Lightning fried warehouse

A bolt of lightning burned down the abandoned warehouse at Third Avenue and Black Street, investigators have revealed. Arson was initially suspected in the June 11 fire.

A bolt of lightning burned down the abandoned warehouse at Third Avenue and Black Street, investigators have revealed.

Arson was initially suspected in the June 11 fire.

Vagrants had been known to occupy the dilapidated property, and one door to the building was open when the fire department arrived.

“Those factors made the fire initially suspicious in nature and so that’s why the RCMP were contacted to assist with the investigation,” said Whitehorse fire Chief Clive Sparks.

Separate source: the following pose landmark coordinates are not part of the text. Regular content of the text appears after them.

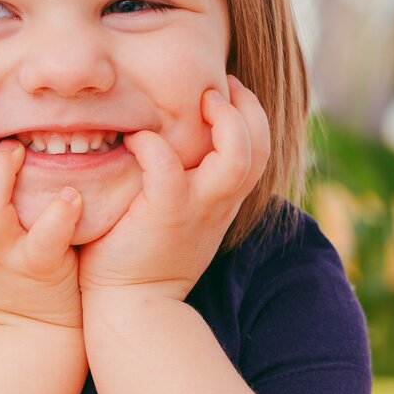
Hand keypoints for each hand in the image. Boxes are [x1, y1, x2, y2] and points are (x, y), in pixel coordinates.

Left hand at [78, 75, 271, 301]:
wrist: (132, 306)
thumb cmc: (142, 256)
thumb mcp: (176, 216)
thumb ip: (183, 183)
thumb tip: (165, 141)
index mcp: (223, 200)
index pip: (259, 148)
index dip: (250, 114)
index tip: (225, 92)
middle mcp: (219, 202)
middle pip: (261, 146)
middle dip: (247, 107)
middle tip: (219, 86)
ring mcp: (197, 208)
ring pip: (237, 156)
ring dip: (224, 121)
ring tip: (199, 101)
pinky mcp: (165, 213)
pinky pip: (167, 165)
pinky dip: (152, 144)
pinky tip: (135, 140)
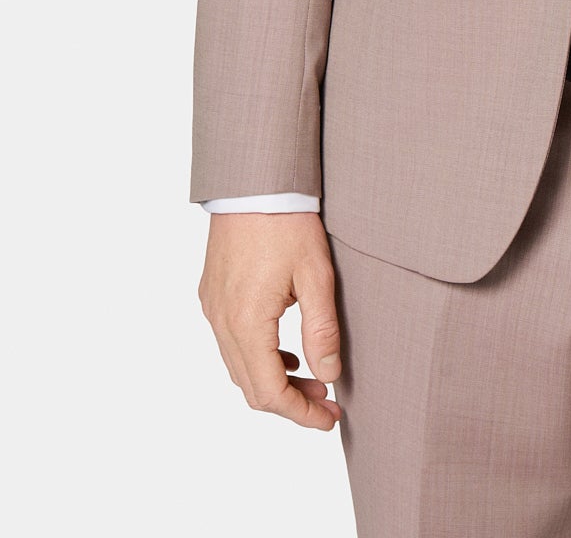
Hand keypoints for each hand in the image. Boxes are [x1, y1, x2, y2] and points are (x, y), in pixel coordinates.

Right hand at [198, 211, 343, 426]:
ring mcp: (212, 308)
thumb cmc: (287, 222)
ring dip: (274, 381)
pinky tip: (285, 353)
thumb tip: (329, 375)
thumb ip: (322, 330)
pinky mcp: (212, 294)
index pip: (269, 392)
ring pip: (239, 367)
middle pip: (251, 387)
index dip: (300, 414)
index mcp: (246, 322)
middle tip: (328, 403)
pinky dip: (257, 358)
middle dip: (290, 402)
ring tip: (313, 379)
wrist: (253, 180)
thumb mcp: (316, 275)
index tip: (329, 419)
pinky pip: (230, 343)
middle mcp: (221, 321)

As police and firefighters combed the wreckage, a piece of melted copper caught their eye.

Copper doesn’t melt until it reaches 1,000 degrees Celsius, but temperatures in a building fire rarely exceed 800 degrees.

That’s when fire officials began to suspect an electrical fire.

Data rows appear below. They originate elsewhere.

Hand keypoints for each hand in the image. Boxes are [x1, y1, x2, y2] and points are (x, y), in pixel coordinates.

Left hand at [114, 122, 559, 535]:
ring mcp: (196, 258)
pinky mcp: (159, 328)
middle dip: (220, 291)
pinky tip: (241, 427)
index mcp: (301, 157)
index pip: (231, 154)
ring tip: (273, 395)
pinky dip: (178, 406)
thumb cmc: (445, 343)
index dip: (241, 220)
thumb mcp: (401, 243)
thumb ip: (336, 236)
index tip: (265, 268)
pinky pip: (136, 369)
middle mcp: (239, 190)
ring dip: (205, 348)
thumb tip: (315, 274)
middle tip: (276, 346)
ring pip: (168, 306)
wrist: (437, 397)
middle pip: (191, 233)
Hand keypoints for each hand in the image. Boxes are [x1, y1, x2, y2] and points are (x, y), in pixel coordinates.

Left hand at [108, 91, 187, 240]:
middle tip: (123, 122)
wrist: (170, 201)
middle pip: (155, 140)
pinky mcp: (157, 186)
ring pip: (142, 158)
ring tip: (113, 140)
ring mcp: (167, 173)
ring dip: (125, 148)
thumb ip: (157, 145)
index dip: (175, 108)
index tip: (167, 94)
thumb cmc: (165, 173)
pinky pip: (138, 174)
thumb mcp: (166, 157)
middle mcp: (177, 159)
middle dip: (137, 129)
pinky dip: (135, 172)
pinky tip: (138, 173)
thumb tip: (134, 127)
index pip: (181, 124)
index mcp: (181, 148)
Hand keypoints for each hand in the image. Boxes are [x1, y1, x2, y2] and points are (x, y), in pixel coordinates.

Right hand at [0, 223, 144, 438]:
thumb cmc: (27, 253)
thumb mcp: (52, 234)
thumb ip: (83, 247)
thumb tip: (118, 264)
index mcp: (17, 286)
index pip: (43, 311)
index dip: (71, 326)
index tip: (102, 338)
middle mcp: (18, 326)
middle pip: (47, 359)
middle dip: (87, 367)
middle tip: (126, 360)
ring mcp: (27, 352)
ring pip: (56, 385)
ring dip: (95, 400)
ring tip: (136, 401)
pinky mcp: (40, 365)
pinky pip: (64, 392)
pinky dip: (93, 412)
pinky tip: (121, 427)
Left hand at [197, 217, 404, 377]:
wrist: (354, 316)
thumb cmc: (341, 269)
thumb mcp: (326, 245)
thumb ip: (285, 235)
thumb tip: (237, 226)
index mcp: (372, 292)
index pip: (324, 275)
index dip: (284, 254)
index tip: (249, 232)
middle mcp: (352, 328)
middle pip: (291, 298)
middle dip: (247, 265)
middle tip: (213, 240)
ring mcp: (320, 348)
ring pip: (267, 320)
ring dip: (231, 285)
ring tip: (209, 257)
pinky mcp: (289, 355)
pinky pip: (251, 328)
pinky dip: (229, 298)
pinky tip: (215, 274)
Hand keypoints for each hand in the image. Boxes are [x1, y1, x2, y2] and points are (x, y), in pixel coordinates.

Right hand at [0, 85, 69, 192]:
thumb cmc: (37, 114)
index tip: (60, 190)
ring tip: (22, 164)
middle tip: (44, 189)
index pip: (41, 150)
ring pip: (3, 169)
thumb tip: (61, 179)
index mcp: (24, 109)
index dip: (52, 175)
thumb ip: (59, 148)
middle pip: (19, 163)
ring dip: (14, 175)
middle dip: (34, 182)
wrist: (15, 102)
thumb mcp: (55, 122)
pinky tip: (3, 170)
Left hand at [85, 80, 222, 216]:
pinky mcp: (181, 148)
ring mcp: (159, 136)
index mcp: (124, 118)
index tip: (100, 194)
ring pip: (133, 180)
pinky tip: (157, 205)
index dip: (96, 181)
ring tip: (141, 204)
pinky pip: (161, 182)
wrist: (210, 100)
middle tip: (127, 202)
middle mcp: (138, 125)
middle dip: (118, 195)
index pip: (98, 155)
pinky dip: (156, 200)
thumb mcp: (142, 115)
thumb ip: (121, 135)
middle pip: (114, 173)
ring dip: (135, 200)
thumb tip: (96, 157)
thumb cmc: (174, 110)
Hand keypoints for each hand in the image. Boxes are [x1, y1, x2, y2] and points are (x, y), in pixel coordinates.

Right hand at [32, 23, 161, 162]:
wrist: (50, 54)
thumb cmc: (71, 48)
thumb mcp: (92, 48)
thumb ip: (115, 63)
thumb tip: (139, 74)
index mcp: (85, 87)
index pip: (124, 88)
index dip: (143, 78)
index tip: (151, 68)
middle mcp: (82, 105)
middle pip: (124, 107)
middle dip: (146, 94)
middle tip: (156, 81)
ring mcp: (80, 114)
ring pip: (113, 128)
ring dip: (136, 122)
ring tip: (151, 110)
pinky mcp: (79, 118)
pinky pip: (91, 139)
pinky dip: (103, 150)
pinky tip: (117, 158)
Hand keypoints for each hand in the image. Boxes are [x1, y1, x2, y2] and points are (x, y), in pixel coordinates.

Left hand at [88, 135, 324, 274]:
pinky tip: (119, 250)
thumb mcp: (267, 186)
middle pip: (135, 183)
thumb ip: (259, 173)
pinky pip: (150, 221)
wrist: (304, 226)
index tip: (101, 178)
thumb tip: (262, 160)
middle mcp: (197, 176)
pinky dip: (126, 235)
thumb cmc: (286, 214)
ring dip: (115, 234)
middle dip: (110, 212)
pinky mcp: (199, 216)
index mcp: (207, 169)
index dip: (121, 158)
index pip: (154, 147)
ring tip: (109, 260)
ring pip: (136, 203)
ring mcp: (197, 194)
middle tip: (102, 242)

Copper wire can be melted by an electrical short, which could have sparked and ignited the building.

But visits from Yukon Electrical technicians confirmed that the building hadn’t held electrical power for years.

“That left a bit of a puzzle for us,” said Warren Zakus, the fire department’s chief training officer.

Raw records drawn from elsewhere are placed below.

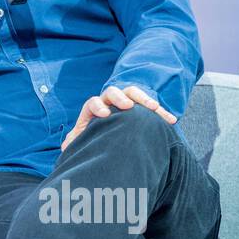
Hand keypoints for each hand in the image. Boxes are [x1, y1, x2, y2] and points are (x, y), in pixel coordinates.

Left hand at [60, 85, 177, 151]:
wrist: (109, 139)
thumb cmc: (94, 140)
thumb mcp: (83, 141)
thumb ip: (76, 142)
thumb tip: (67, 145)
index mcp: (93, 109)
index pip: (93, 102)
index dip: (97, 106)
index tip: (104, 115)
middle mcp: (109, 102)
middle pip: (113, 92)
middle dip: (121, 97)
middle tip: (128, 106)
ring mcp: (126, 103)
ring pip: (134, 94)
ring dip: (144, 100)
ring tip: (155, 109)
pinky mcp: (141, 109)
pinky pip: (152, 107)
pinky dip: (162, 113)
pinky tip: (171, 120)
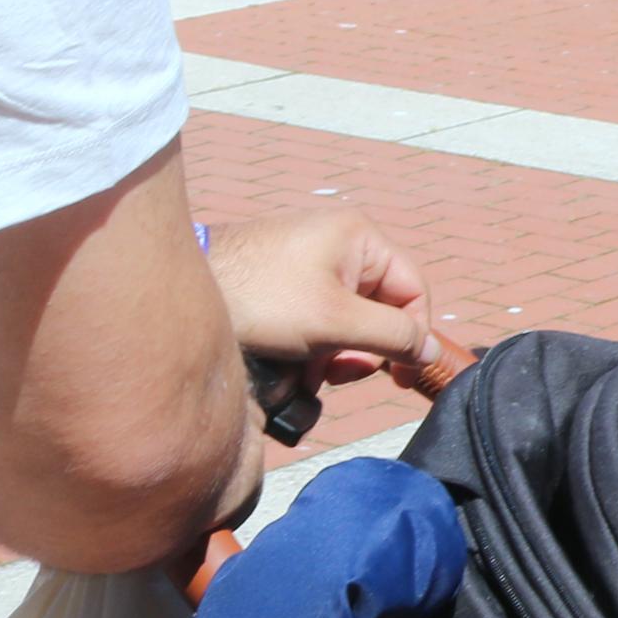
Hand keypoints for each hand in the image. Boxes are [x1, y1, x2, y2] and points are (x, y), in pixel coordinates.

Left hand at [206, 210, 430, 384]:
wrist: (187, 294)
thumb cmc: (262, 298)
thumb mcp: (336, 322)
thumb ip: (391, 337)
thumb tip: (429, 351)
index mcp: (360, 238)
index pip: (412, 290)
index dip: (414, 336)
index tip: (402, 379)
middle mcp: (339, 246)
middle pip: (378, 310)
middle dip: (361, 351)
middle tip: (336, 374)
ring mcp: (309, 266)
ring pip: (346, 323)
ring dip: (333, 357)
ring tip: (306, 372)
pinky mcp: (284, 288)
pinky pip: (317, 324)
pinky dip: (310, 350)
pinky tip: (289, 367)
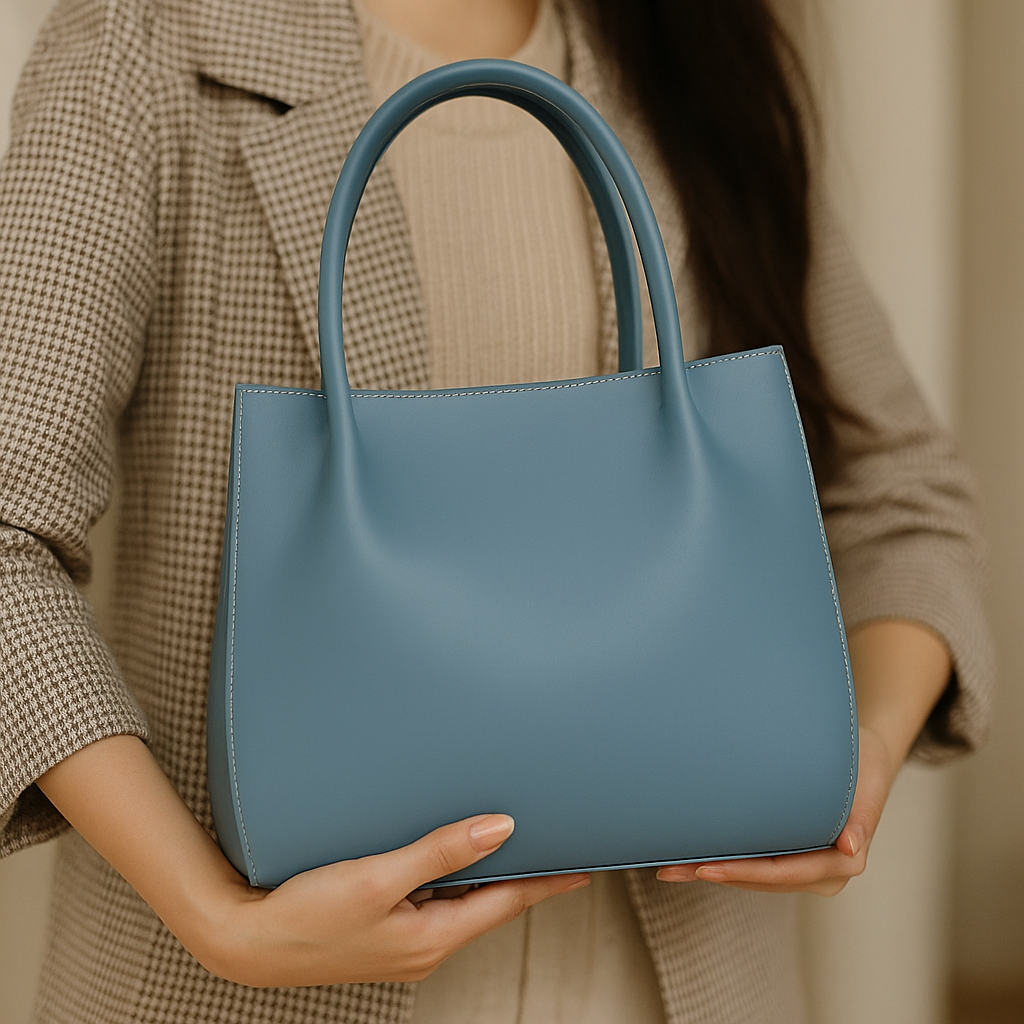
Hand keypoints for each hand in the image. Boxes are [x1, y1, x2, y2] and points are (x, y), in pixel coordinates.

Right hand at [38, 736, 587, 988]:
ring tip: (511, 843)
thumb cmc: (309, 914)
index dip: (548, 881)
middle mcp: (425, 944)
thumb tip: (501, 828)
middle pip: (489, 903)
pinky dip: (449, 878)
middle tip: (555, 843)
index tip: (584, 863)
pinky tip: (446, 856)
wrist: (246, 941)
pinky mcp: (381, 929)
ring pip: (459, 901)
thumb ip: (441, 851)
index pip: (508, 903)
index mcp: (433, 937)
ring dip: (485, 875)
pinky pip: (430, 901)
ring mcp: (403, 940)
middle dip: (523, 875)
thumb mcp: (379, 877)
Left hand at [655, 724, 893, 894]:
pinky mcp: (792, 858)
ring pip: (754, 877)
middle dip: (717, 874)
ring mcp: (807, 869)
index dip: (744, 873)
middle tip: (672, 868)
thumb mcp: (866, 781)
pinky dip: (726, 862)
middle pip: (762, 879)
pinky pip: (756, 866)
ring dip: (714, 871)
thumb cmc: (862, 764)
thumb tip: (850, 847)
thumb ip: (860, 817)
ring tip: (671, 866)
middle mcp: (824, 873)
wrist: (866, 758)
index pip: (783, 872)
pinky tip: (693, 859)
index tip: (707, 869)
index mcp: (843, 861)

As officials combed through other parts of the burned warehouse, they started to discover more hotspots littered with fused wiring.

“The extent of the damage was far beyond what would exceed any sort of normal, electrical malfunction,” said Zakus.

“That was when we first started raising the suspicion that it could possibly have been a lightning strike,” he said.

After all, there had been lightning in the area prior to the fire, and an old building with lots of rooftop metal would have been a perfect target.

Firefighters found more and more evidence the building was devastated by something far more powerful than an arsonist’s match.

Fluorescent lights were found blown out with the metal components completely evaporated.

Wires had been instantaneously reduced into pools of beaded copper.

Photographs submitted by the public revealed that the warehouse had actually hosted two fires that night.

Far from the main action, a tiny rooftop fire had also been burning.

“The fact that there were two fires in two different parts of the building at the same time—there’s really only a couple of options with that,” said Zakus.

Either an arsonist lit the building’s interior on fire, and then climbed onto the roof to start another fire, or a bolt of lightning struck the building.

After sending evidence to some firefighters in BC and Manitoba, lightning was pegged as the culprit.

“Lightning-caused strikes are pretty rare for us,” said Zakus.

“I don’t recall, in the 40 years I’ve been doing this, ever discovering a lightning-caused fire in the city,” said Sparks.

As lightning strikes go, the Black Street warehouse got off easy.

“It was either a very weak lightning strike, or a fork that shot off a main lightning strike,” said Zakus.

Direct, full-bore lightning strikes can have explosive potential.

Zakus recalled a lightning-caused fire that threw chunks of metal into nearby trees.